The application of domestic industrial drones is actually very extensive, including public security, fishery administration, border defense, coastal defense, firefighting, emergency response, etc. At present, there are more than 200 industrial drone-related companies in China, mainly focusing on the three key areas of agricultural plant protection, power inspection and police security.

 

At the same time, Shenzhi Future is also exploring the consumer market for night vision cameras, such as handheld night vision telescopes.

 

4. Moving towards 2.0, killing ISP

Now, we are still in the AI ​​ISP 1. 0 era-part of the traditional ISP process plus part of the neural network process-essentially a transition. In Zhang Qining’s view.

 

The current solution requires not only the traditional ISP, but also the NPU. Whether in terms of cost or power consumption, it is definitely higher than the original one, and it is not so easy to achieve a flat replacement.

 

Chips are very expensive, and now we have to leave a piece of land for the ISP, which is quite large, even larger than the NPU. Sometimes, the power consumption will exceed that of the NPU.

 

Because the ISP and NPU need to work together, some data exchanges between the two sides will cause the NPU to not be able to work at full power, and usually the utilization rate may only be 10% or 20%.

 

However, ISP technology is still evolving, and integration with AI is only one direction. There is also a view that, based on some of its own shortcomings (such as power, end-side computing power, training and inference costs, etc.), AI ISP cannot completely replace traditional ISPs.

 

In Zhang Qining’s view, the technical path of integration with AI must continue to evolve to a state where everyone has no choice before it can truly achieve large-scale replacement. “Next, we want to completely cut off all traditional ISP processes and replace them with neural networks.”

 

Vision has been using neural networks for imaging since its birth.
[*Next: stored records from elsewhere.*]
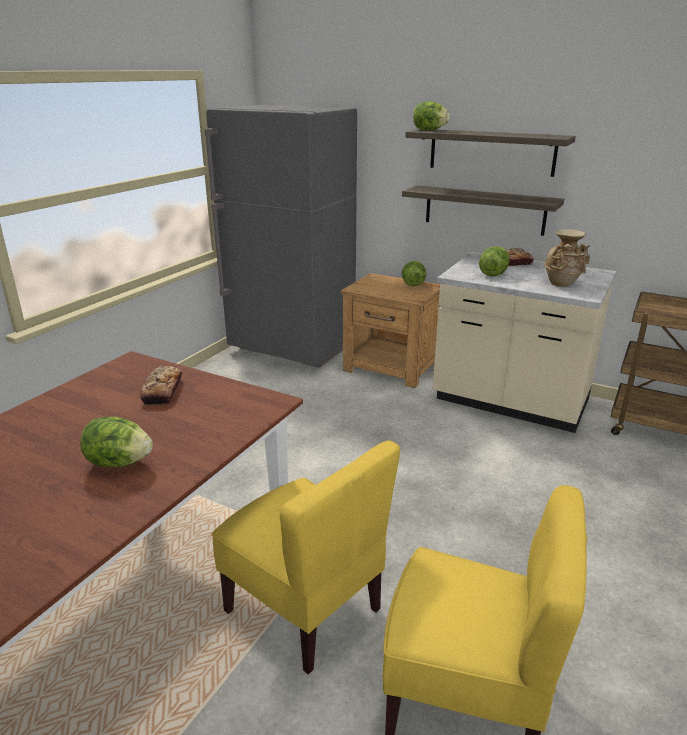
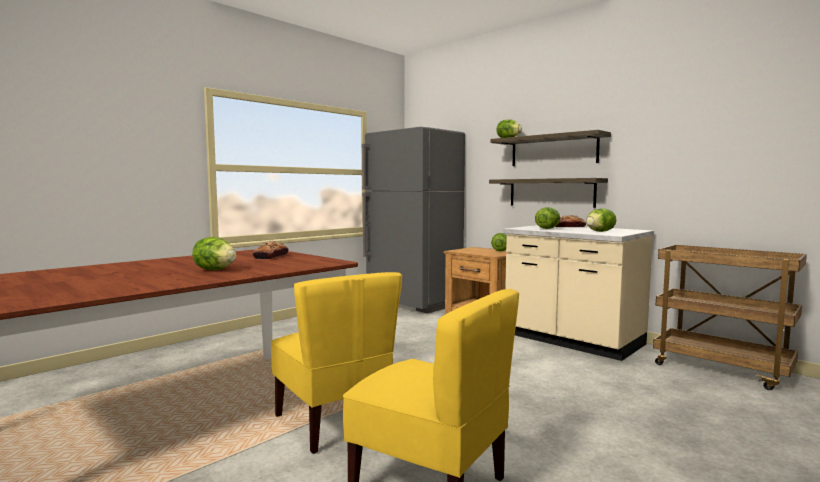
camera: 15 degrees right, 20 degrees down
(562, 284) = (600, 231): beige vase -> lettuce

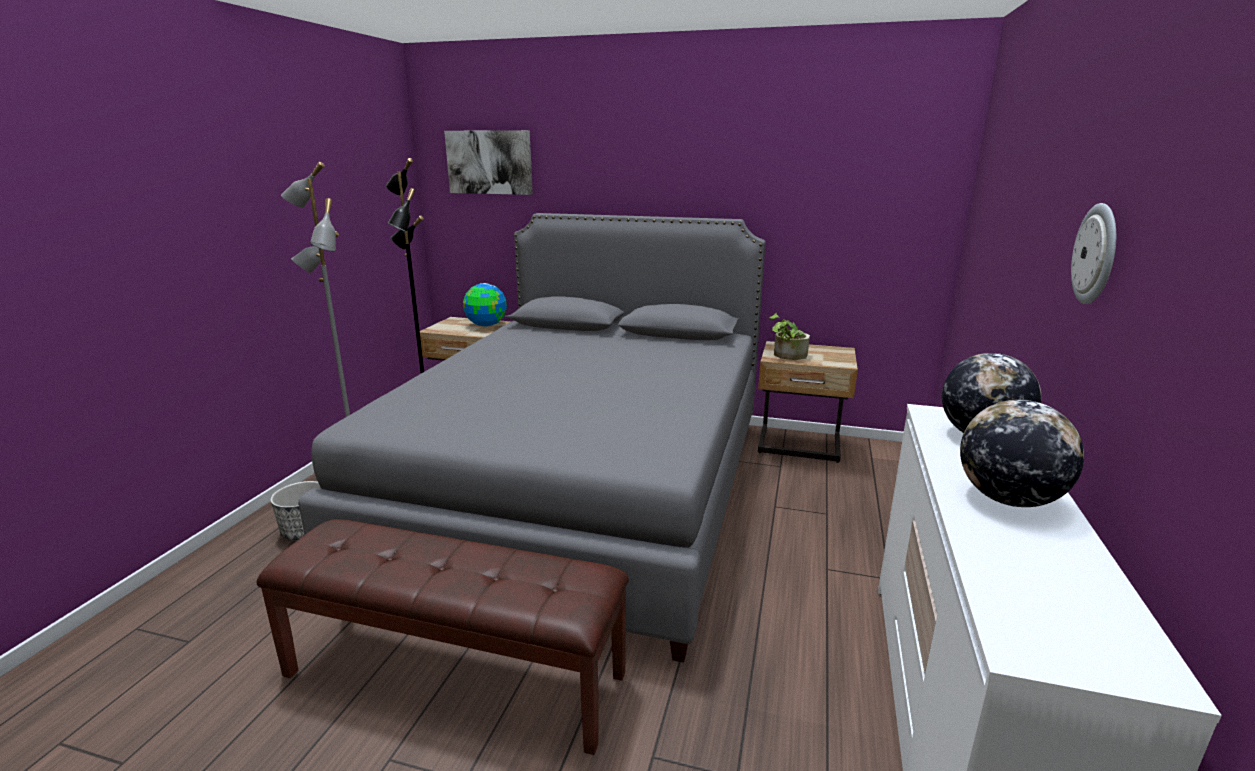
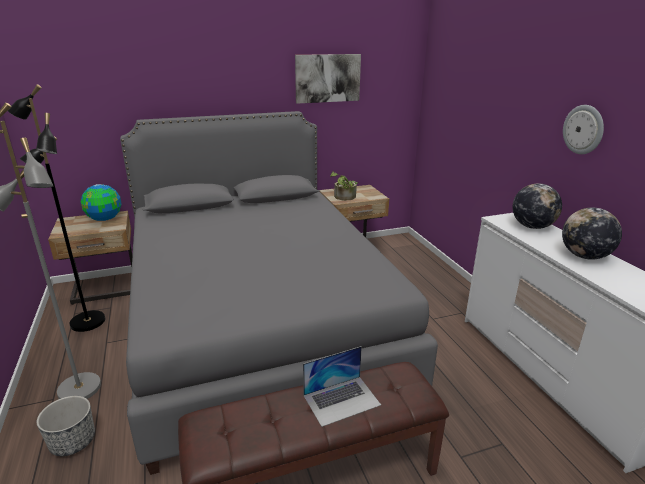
camera: 35 degrees left, 5 degrees up
(477, 570) = (342, 400): none -> laptop
(489, 162) = (81, 79): picture -> picture (327, 78)

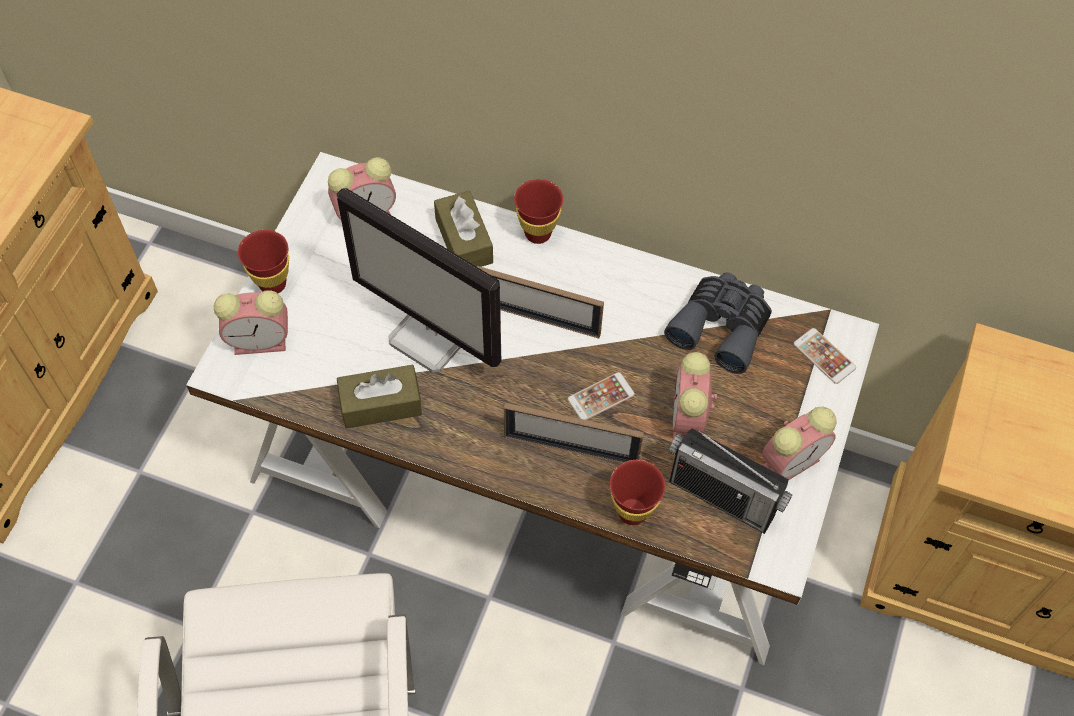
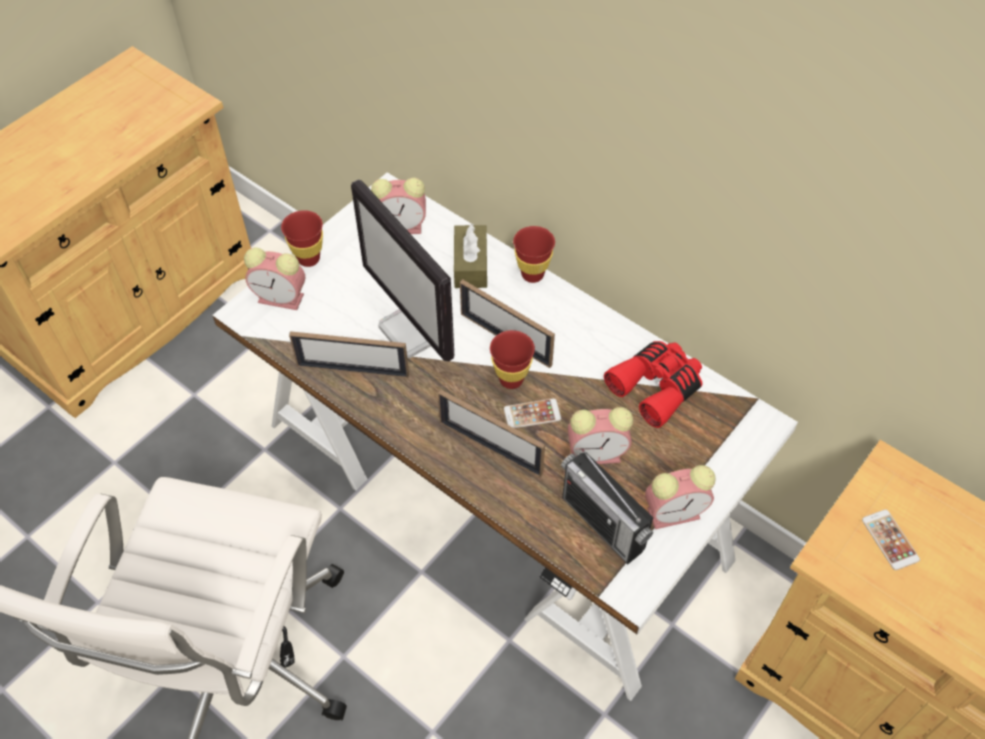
camera: 20 degrees right, 5 degrees down
(381, 404) = (353, 370): brown tissue box -> picture frame
(632, 512) = (521, 512): red cup -> red cup (511, 379)
(688, 420) = (598, 453): alarm clock -> alarm clock turned 120 degrees counterclockwise
(721, 326) = (657, 386): grey binoculars -> red binoculars
(824, 356) = (738, 434): phone -> phone (890, 540)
As a result, trilobites became the overlords of the Cambrian ocean and survived on Earth for nearly 300 million years before becoming extinct. Human vision itself is a very pure neural network.

 

It is expected that the prototype of the 2. 0 framework will be realized by the end of this year. According to Zhang Qining, this is an all-in-one neural network that no longer relies on any traditional ISP pipeline.

 

You can think of it as a multitask neural network that can achieve a lot of tasks, unlike the current solution that requires a lot of neural network collaboration.

 

“Only NPU is needed, it is a brand new species.”